» **DIRECTIONS FOR THIS TASK**
Please copy every line with the string "Series" from the entries below.

····················

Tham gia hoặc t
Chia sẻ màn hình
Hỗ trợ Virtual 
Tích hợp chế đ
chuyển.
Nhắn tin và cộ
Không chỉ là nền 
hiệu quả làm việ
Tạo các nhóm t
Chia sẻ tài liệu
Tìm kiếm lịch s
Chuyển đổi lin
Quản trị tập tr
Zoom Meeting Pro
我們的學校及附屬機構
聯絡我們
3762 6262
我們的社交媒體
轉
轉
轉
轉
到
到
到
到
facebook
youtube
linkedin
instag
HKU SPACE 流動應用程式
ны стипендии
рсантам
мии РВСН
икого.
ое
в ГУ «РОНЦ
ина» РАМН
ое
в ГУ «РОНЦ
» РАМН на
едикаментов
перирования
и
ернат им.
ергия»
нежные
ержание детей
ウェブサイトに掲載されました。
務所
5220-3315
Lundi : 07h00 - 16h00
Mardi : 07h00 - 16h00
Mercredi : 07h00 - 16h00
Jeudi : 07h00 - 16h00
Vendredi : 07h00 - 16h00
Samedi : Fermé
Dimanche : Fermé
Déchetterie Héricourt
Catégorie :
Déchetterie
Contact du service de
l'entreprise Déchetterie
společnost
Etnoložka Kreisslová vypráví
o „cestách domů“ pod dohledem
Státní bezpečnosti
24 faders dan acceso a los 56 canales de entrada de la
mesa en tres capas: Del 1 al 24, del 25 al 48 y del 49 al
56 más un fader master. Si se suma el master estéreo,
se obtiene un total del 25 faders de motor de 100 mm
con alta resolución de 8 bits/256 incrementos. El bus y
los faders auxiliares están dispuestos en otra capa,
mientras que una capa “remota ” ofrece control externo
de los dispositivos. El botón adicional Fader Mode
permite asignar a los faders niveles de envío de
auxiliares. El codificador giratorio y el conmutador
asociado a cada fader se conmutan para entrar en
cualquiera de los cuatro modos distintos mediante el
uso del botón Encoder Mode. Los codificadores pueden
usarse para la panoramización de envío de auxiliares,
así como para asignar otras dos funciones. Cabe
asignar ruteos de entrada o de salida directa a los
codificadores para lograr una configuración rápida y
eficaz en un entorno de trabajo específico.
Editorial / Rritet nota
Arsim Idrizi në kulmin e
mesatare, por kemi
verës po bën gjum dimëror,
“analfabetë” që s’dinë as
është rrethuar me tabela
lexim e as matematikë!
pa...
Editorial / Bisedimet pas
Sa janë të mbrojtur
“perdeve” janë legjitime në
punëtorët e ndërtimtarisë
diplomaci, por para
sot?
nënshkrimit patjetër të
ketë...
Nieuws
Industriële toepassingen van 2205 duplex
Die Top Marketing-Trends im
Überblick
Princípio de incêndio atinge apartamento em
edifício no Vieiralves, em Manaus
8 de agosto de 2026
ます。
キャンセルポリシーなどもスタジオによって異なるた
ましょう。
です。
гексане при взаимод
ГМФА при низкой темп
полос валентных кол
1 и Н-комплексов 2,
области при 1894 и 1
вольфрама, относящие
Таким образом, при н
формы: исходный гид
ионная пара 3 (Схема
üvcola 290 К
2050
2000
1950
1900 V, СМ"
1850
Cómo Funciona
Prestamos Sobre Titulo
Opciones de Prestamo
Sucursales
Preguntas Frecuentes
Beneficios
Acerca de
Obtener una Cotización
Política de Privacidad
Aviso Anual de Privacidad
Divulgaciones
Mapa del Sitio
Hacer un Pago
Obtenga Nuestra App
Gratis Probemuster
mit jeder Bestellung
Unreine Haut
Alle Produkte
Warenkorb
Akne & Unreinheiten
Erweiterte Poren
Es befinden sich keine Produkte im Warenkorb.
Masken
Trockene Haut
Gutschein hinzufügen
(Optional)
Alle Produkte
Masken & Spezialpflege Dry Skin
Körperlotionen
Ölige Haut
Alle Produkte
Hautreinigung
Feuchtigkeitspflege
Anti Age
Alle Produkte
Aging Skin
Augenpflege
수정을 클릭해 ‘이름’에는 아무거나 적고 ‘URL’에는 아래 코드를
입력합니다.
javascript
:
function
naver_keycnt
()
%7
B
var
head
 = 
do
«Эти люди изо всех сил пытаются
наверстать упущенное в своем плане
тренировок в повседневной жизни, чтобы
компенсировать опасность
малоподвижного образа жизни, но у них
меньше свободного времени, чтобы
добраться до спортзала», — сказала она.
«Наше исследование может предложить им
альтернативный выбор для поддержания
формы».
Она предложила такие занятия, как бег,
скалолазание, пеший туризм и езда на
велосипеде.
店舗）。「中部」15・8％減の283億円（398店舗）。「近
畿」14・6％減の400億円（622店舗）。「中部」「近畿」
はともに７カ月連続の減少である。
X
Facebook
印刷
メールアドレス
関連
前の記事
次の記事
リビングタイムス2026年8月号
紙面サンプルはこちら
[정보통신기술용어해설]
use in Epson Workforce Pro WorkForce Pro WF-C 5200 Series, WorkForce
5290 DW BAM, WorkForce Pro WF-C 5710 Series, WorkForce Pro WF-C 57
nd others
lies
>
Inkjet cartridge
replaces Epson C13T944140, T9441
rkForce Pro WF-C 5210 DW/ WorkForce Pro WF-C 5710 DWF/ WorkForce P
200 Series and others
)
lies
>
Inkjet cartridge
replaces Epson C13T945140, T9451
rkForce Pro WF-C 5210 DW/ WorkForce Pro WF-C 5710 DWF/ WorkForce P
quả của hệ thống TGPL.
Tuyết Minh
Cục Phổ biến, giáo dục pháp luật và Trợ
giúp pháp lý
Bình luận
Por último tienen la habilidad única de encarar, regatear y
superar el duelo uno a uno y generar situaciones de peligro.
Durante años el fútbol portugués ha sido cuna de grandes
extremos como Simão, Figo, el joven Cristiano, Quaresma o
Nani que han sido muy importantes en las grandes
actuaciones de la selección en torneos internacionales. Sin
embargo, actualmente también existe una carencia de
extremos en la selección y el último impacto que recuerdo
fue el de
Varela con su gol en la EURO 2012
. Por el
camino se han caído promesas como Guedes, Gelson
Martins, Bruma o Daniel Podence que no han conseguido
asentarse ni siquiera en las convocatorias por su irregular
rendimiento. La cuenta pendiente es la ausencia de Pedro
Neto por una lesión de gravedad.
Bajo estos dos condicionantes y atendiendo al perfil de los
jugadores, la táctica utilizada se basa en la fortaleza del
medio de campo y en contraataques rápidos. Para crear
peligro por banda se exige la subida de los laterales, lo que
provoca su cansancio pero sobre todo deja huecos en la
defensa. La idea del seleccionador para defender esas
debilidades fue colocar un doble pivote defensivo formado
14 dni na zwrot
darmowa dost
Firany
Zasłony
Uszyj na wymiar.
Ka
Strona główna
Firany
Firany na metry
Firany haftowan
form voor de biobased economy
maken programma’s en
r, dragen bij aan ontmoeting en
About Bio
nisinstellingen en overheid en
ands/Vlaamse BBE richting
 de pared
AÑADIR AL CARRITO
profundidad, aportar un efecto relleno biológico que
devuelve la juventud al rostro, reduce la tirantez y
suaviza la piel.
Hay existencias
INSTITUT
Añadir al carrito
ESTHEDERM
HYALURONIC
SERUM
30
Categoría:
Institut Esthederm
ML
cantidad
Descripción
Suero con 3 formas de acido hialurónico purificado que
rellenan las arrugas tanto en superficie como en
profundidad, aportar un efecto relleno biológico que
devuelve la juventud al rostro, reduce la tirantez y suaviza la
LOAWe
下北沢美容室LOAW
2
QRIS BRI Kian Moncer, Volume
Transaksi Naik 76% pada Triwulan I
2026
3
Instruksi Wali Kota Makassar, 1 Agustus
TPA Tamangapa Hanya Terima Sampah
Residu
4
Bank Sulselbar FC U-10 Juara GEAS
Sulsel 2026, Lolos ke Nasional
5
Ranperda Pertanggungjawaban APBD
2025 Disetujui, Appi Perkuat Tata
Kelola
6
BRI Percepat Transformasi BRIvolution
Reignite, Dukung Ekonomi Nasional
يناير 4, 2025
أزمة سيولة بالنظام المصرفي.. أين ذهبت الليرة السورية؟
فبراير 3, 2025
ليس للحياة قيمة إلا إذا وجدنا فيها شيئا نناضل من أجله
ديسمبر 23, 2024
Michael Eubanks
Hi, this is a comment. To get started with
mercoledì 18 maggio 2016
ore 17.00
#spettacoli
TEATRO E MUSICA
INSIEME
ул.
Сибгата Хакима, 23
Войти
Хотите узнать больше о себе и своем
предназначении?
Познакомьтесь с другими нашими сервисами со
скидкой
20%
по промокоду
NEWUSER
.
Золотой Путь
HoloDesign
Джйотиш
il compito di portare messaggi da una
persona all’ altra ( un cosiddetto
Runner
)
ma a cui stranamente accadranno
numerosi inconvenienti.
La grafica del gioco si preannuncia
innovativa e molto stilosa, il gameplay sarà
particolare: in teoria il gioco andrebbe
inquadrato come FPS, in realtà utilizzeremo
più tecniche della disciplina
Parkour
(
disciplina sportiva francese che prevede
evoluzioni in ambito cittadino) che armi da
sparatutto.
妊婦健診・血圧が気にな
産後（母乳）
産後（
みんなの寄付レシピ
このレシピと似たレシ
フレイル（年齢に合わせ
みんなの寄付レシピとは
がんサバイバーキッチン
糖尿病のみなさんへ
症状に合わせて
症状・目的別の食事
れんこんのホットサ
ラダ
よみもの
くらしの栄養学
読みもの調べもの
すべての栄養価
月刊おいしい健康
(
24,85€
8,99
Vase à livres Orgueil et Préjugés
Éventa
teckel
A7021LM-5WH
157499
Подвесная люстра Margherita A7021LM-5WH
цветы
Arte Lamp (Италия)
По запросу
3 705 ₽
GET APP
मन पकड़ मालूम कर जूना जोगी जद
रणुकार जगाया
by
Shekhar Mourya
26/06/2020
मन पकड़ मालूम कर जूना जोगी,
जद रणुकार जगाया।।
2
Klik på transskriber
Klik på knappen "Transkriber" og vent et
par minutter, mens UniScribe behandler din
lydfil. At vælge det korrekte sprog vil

····················

» **TASK SOLUTION**
use in Epson Workforce Pro WorkForce Pro WF-C 5200 Series, WorkForce
5290 DW BAM, WorkForce Pro WF-C 5710 Series, WorkForce Pro WF-C 57
200 Series and others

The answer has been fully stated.